TASK REQUIREMENTS:
When you spot the word "curvehint" in a line of the data below, copy that line.
═══ AVAILABLE DATA ═══
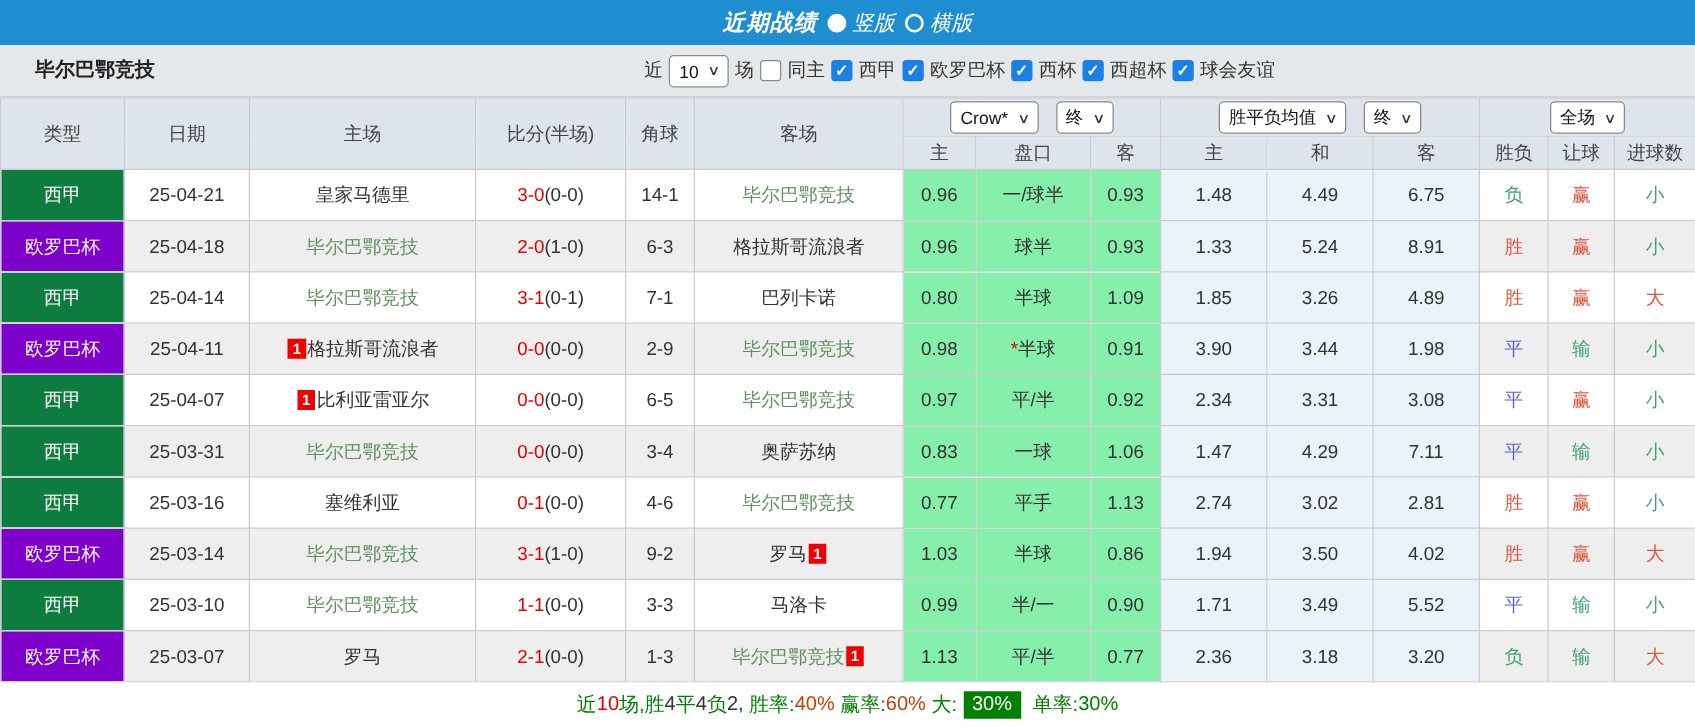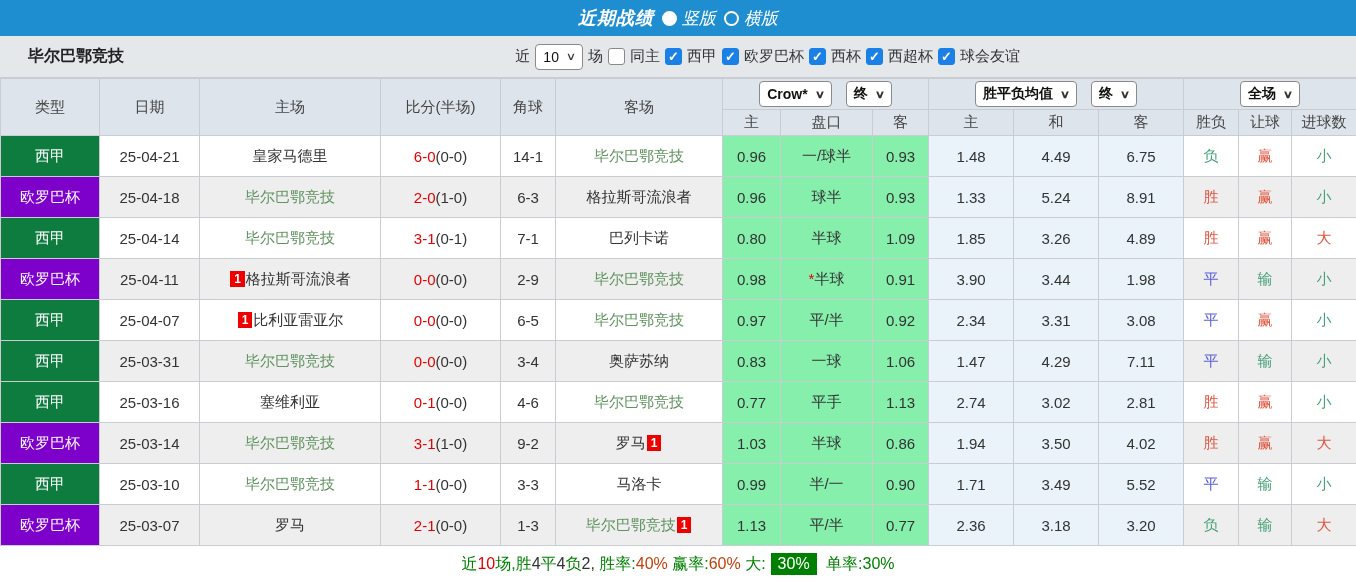--- a/index.html
+++ b/index.html
@@ -31,7 +31,7 @@
   tr.h1 th { height:31px; }
   tr.h2 th { height:26px; }
   .hsel { padding:2px 0; }
-  .hsel .inner { display:flex; align-items:center; justify-content:center; gap:14px;font-weight:bold; }
+  .hsel .inner { display:flex; align-items:center; justify-content:center; gap:14px; }
   tbody td { height:41px; }
   tbody tr:nth-child(even) { background:#eeeeee; }
   .c-odds { background:#86efac; }

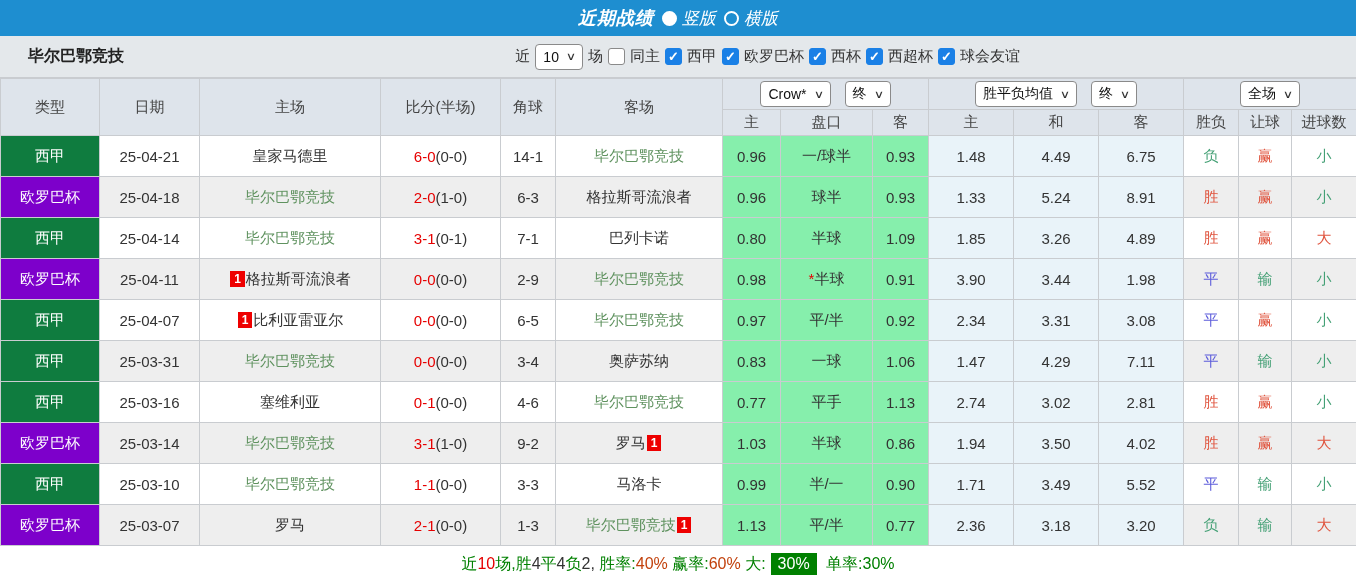--- a/index.html
+++ b/index.html
@@ -173,7 +173,7 @@
         </td>
     <td>25-04-21</td>
     <td><span class="tn">皇家马德里</span></td>
-    <td><span class="sc-red">6-0</span><span>(0-0)</span></td>
+    <td><span class="sc-red">3-0</span><span>(0-0)</span></td>
     <td>14-1</td>
     <td><span class="self">毕尔巴鄂竞技</span></td>
     <td class="c-odds">0.96</td>

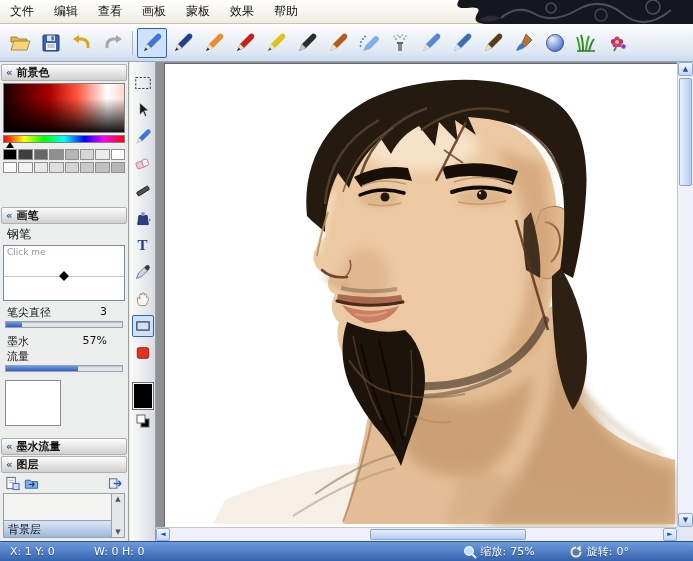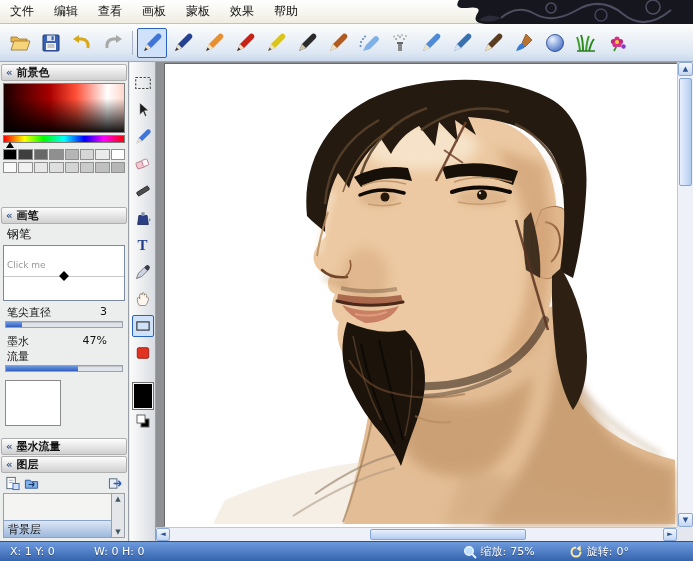--- a/index.html
+++ b/index.html
@@ -46,7 +46,7 @@
   .brush-name { padding:2px 6px 0; flex:0 0 16px;font-family:Liberation Mono, monospace; }
   #curvebox { margin:2px; height:56px; flex:0 0 56px; background:#fff;
     border:1px solid #7a8aa0; position:relative; }
-  .curvehint { position:absolute; left:3px; top:14px; font-size:9px; color:#999; }
+  .curvehint { position:absolute; left:3px; top:1px; font-size:9px; color:#999; }
   .curveline { position:absolute; left:0; right:0; top:55%; height:1px; background:#c9c9c9; }
   .curvept { position:absolute; left:50%; top:55%; width:7px; height:7px; background:#000;
     transform:translate(-50%,-50%) rotate(45deg); }

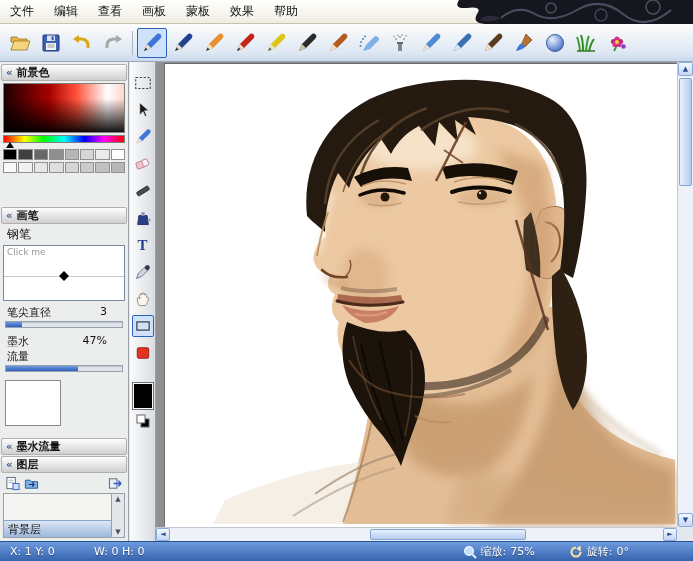--- a/index.html
+++ b/index.html
@@ -339,7 +339,7 @@
   </div>
   <div class="srow">
     <span>墨水流量</span>
-    <span>47%</span>
+    <span>57%</span>
   </div>
   <div class="slider">
     <div class="sfill" style="width:62%"></div>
═══
OUTPUT FOR THIS TASK:
-  .curvehint { position:absolute; left:3px; top:14px; font-size:9px; color:#999; }
+  .curvehint { position:absolute; left:3px; top:1px; font-size:9px; color:#999; }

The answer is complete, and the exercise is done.